[Opening DATASET section]

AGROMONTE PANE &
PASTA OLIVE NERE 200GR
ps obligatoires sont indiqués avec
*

[Closing DATASET section]
[Opening DATASET section]

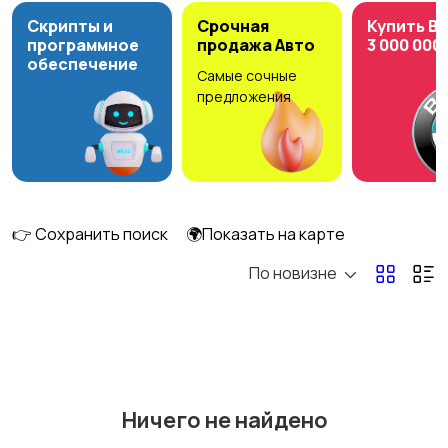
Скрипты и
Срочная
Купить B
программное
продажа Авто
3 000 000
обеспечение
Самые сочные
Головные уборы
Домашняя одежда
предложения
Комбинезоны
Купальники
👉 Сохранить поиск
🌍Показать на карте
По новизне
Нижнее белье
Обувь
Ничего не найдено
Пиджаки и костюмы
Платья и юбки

[Closing DATASET section]

WHAT THE EXERCISE ASKS:
Only the lines above starting at the line that holds "Ничего не найдено" and ending at the line that holds "Платья и юбки" are to be repeated, exactly and in full.

FINAL ANSWER:
Ничего не найдено
Пиджаки и костюмы
Платья и юбки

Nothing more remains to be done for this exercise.